Morphological observations revealed changes in the ovaries of mice. Aged mice exhibited enlarged ovaries containing non-functional lesions, including fibrotic tissue and cysts, indicating tissue degeneration due to chronic hormonal imbalance. Previous studies have shown that the ovaries of aged mice exhibit increased fibrosis, decreased numbers of mature follicles, and stromal accumulation due to reduced estrogenic activity and increased oxidative stress(26-28). Additionally, H&E analysis showed a reduction in the number of follicles in aging mice compared with healthy mice. These findings are consistent with previous research demonstrating an age-related decline in ovarian follicle numbers in Egyptian spiny mice(29). With advancing age, the number of ovarian follicles in women decreases due to follicular atresia and ovulation(29). This reduction is accompanied by a decline in the number of ovarian granulosa cells, which are the leading producers of estradiol and inhibin B. Levels of anti-Müllerian hormone (AMH), also produced by granulosa cells, similarly decrease. The diminished production of estrogen and inhibins A and B leads to the loss of inhibition of gonadotropin secretion, resulting in increased FSH and luteinizing hormone levels(30). This reduction in estrogen levels also disrupts the balance of the hypothalamic-pituitary-ovarian axis(31).

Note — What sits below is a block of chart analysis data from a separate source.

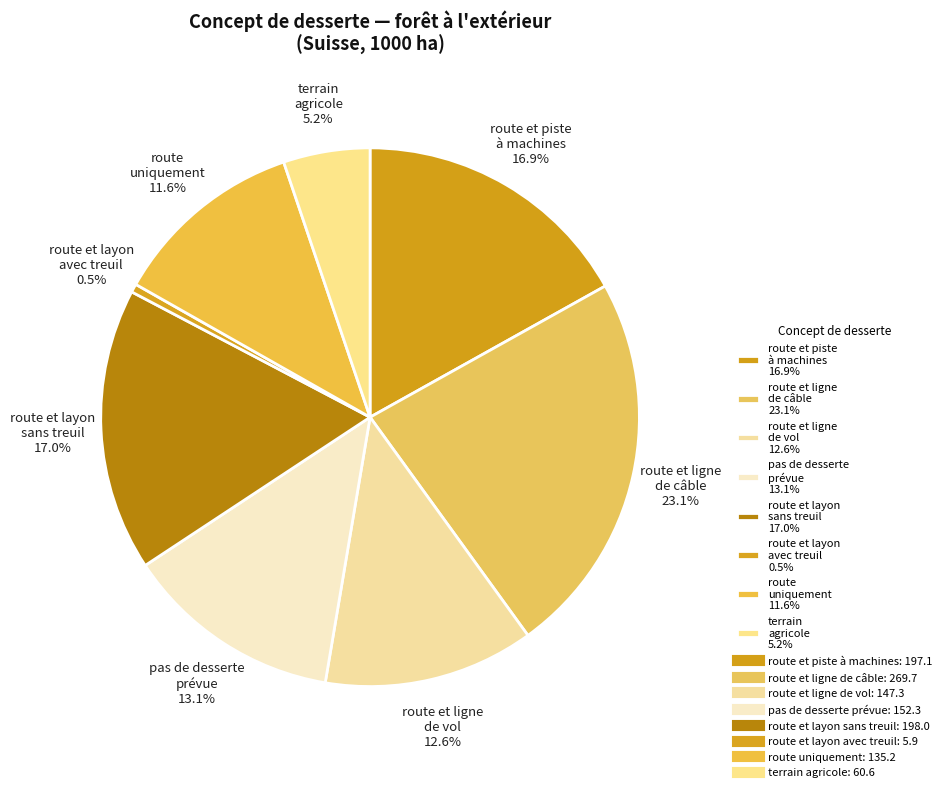

What percentage do route et ligne de câble 23.1% and terrain agricole 5.2% together represent?

28.3%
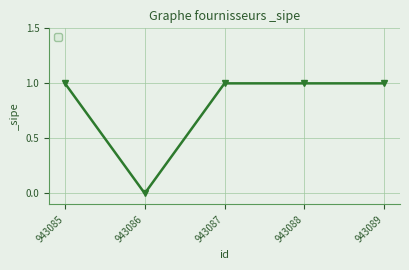

Is it true that the value at 943089 is 0?

False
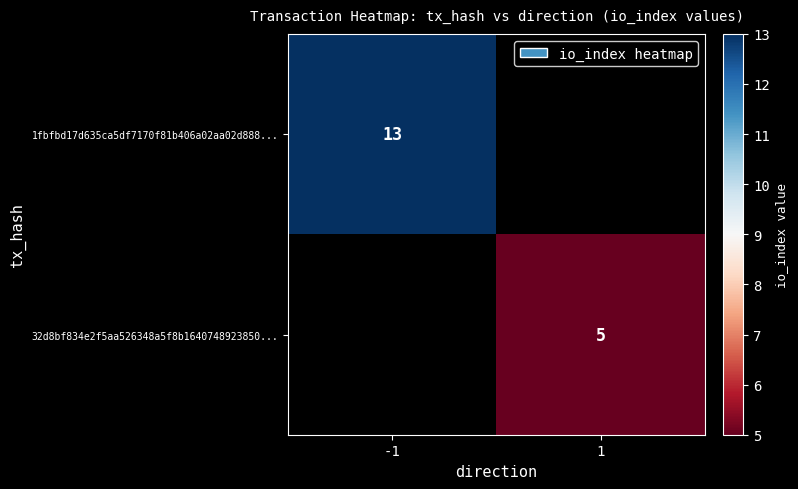

Is the value of 32d8bf834e2f5aa526348a5f8b1640748923850... at 1 greater than the value of 1fbfbd17d635ca5df7170f81b406a02aa02d888... at -1?

No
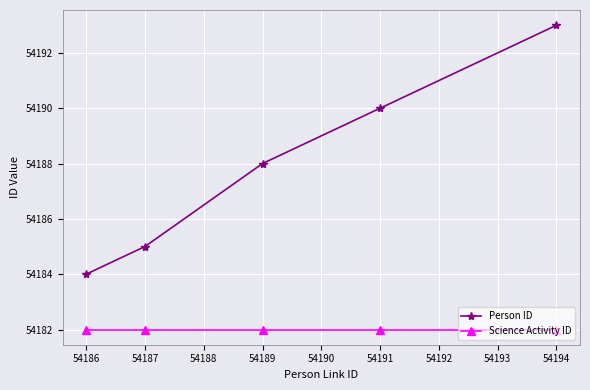

Reading left to right, extract all data points from this chart.

Person ID: 54184	54185	54188	54190	54193
Science Activity ID: 54182	54182	54182	54182	54182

As a result, endometrial development fails, leading to irregular menstrual cycles and, eventually, complete cessation of menstruation (menopause)(1, 32).
Study Limitations
The molecular scope of this study was limited to IL-10 and TNF-α and did not include other important inflammatory and hormonal markers, such as IL-6, estradiol, and AMH, which could provide a more comprehensive understanding of reproductive aging. Although the histological analyses successfully revealed ovarian changes, more detailed molecular and ultrastructural assessments would strengthen the interpretation of tissue degeneration. The small sample size (n=5 per group) represents a major limitation; the findings should be interpreted with caution. Moreover, estrous cycle monitoring was limited to six days, which is insufficient to definitively establish persistent cycle arrest. Finally, caution is needed when extrapolating these findings to humans, as physiological differences between the estrous cycle in mice and the menstrual cycle in women may limit direct comparability.
Conclusion
Our findings indicate that aged female mice exhibit physiological and molecular signs of menopause, making them suitable models for experimental studies of reproductive aging and for the development of therapeutic interventions targeting inflammation and ovarian dysfunction associated with menopause.